Beaucoup de choses ont été dites à ce stade du débat. Je m’étonne par contre que, dans ce débat qui concerne les orientations budgétaires, l’opposition n’ait pas fait une seule proposition !
Quelques points quand même sur les élus territoriaux, Je voudrais dire un mot tout à fait juste, qui m’a été soufflé par une collègue, c’est que la proportionnelle a cette faculté de faire monter des jeunes talents dans les différentes assemblées. Ce qui veut dire que, quand on va procéder à ce scrutin territorial, il sera extrêmement difficile d’avoir cette parité dans les 20% restants de proportionnelle.
La deuxième chose que je voudrais dire sur cette « décentralisationfaçon Sarkozy. » On a beaucoup critiqué, depuis un certain nombre d’années, les sommes que l’on mettait sur la table, les dépenses non compensées.
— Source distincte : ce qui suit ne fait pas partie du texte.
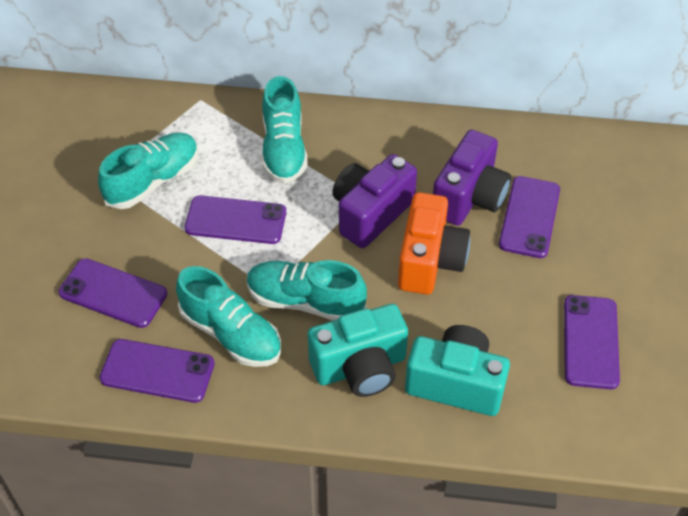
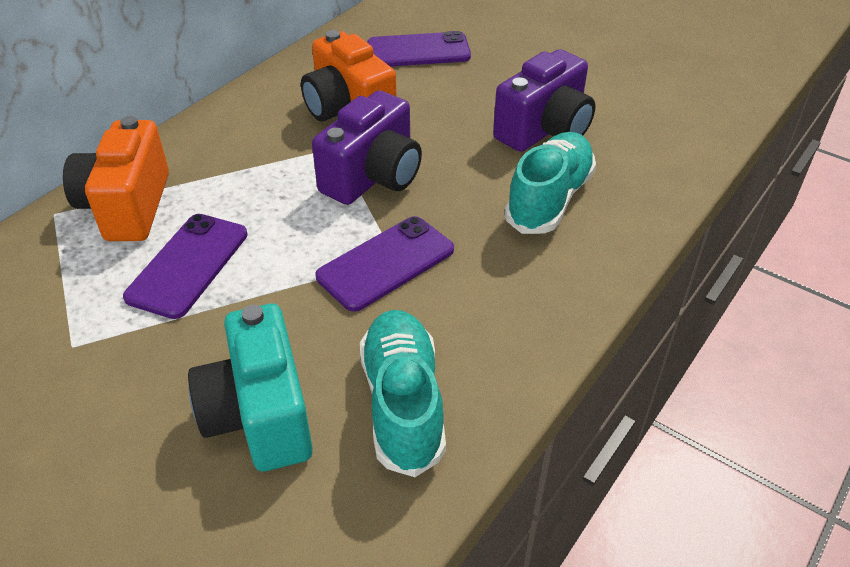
orange camera: 1 -> 2
purple phone: 5 -> 3
turquoise camera: 2 -> 1
turquoise shoe: 4 -> 2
Je vais prendre ma casquette départementale – vous avez remarqué que je parle rarement du département dans cette assemblée – la chambre régionale des comptes vient de rendre son avis en ce qui concerne le département de la Meurthe-et-Moselle. Sur 200 millions d’euros non compensés depuis 2004 et à quelques milliers d’euros près, la Chambre Régionale des Comptes arrive à nos mêmes chiffres. Vous imaginez ce que cela veut dire en termes d’imposition ! Au-delà de la brisure du pacte républicain c’est ce que j’appelle une véritable « castration budgétaire ». Car dans le même temps, la perversité du système veut que les collectivités font payer les ménages. C’est fortement injuste de faire payer les plus pauvres pour payer les cadeaux des riches ! Je trouve ça scandaleux ! Le Conseil Général de la Meuse va prochainement être en cessation de paiement pour ses routes. Je vous renvoie à Alain Juppé ou Jean-Pierre Raffarin qui dise également ce que je viens de dire.
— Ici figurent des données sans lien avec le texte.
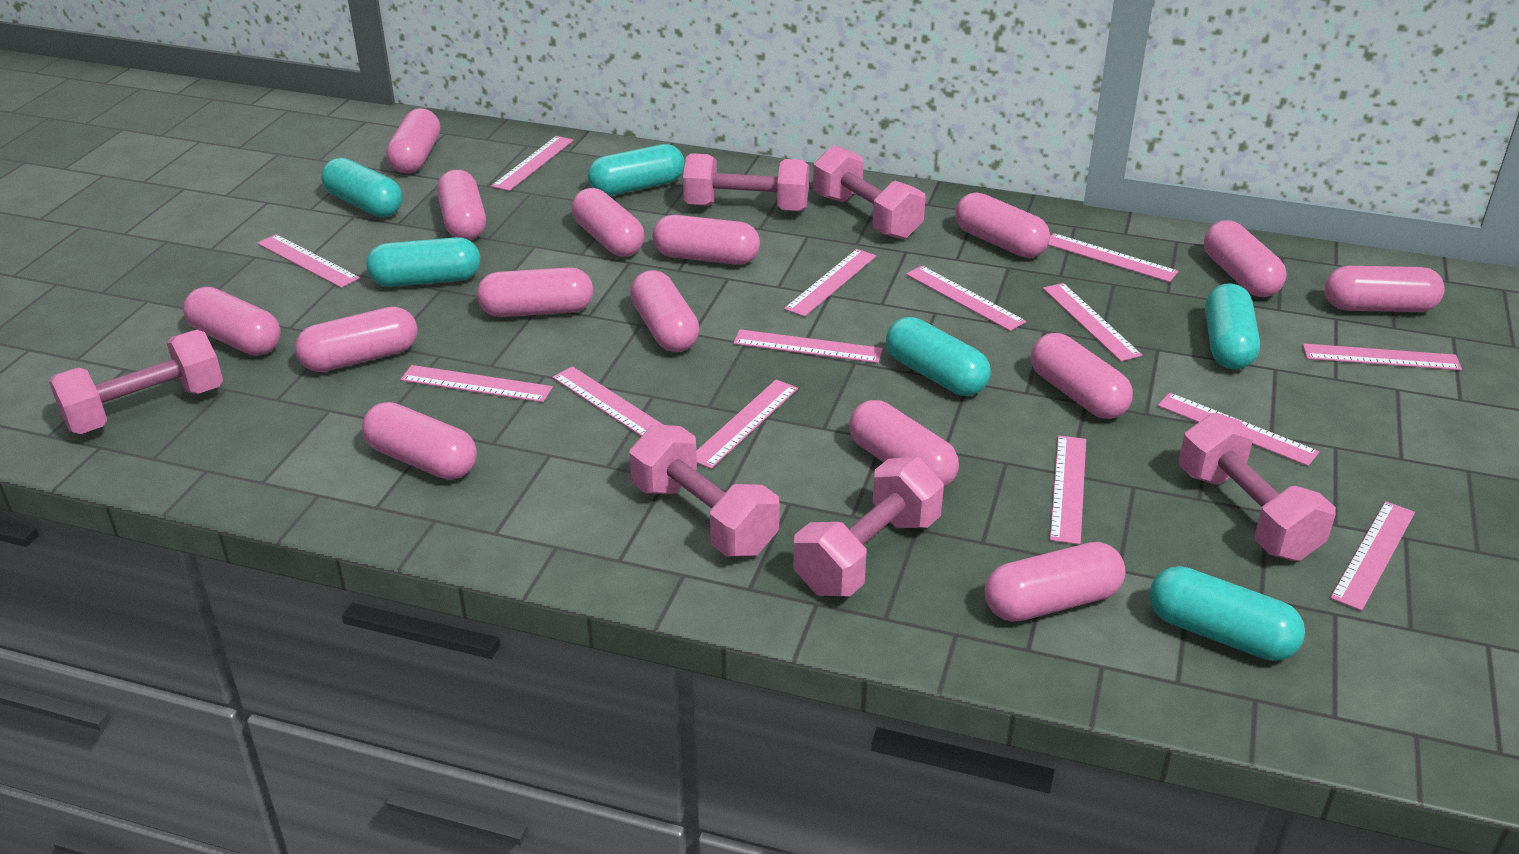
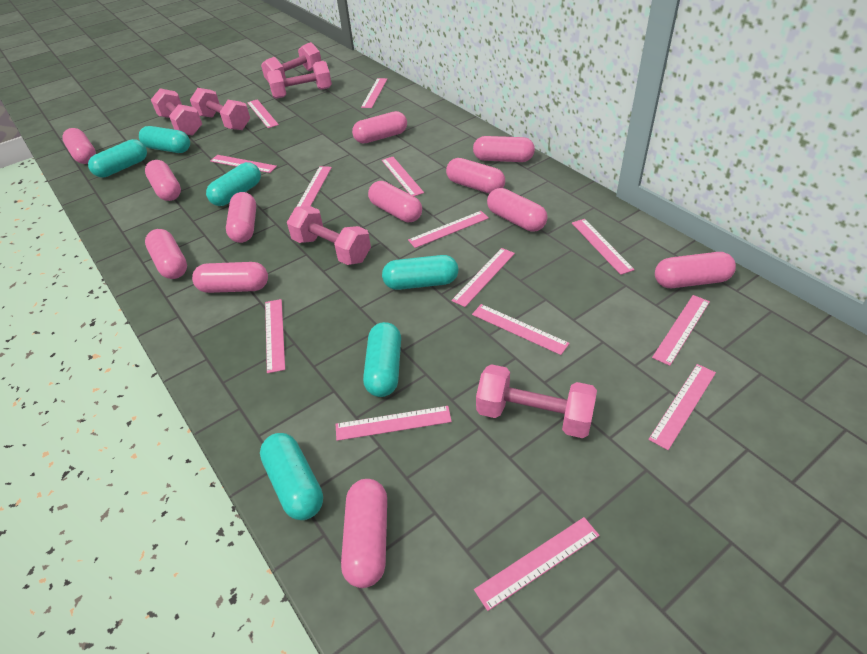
pink capsule: 15 -> 12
Un propos a été tenu sur les diplômes en Lorraine. Une des ressources essentielles de notre région c’est la qualité de son Université. Je salue notamment le travail qui a été accompli par Jean-Pierre Moinaux puisqu’on aura bientôt, une seule Université Lorraine ; l’objet essentiel de la recherche que nous opérons actuellement, au département de Meurthe-et-Moselle et à la Région, c’est de faire le fil rouge qui conduira à ce que les jeunes diplômés aient une meilleure motivation et capacité pour entreprendre.
Sur la filière automobile et ce sera mon dernier point. Je le disais en aparté à Gérard Longuet, nous sommes tous deux passionnés par la voiture ; c’est un réflexe, c’est comme ça, j’ai des tares comme tout le monde. Par contre on n'a rien entendu sur le fait que la Meurthe-et-Moselle et la Région se sont investies pour récupérer le bâtiment de Daewoo pour garder Faurecia, que nous avons un groupe espagnol qui s’est installé, que nous avons accompagné, non seulement sur des subventions mais aussi des cautionnements d’emprunts, que nous sommes en train de travailler sur la filière électrique. J’étais, il n'y a pas plus tard qu’une semaine, avec les responsables de chez Renault : 2011, 2012, ils vont sortir leurs premières voitures totalement électriques et avec une mission qui a été confiée à Adielor et au CAPEMM, pour que, sur l’ensemble de cette chaîne, on trouve comment mobiliser les énergies. Là encore, les quatre Départements lorrains et la Région peuvent mettre un énorme pied à l’édifice de la voiture électrique, qui sera, j’imagine, la voiture de demain et consommera moins d’énergie. Nous sommes, sur ce point, extrêmement en avance par rapport à d’autres régions donc on n’a pas les pieds dans le même sabot. On est très en avance sur ces choses là. On accompagne toute la filière des équipementiers qui souffre pour garder la main d’œuvre dans notre paysage. Je rappelle aussi la difficulté qui est que nous ne sommes pas des moteurs de développement pour ces secteurs comme le sont les pays émergents dits BRIC (Brésil, Russie, Inde et Chine). Nous nous devons, avec la capacité inventive, de garder les gens formés sur place.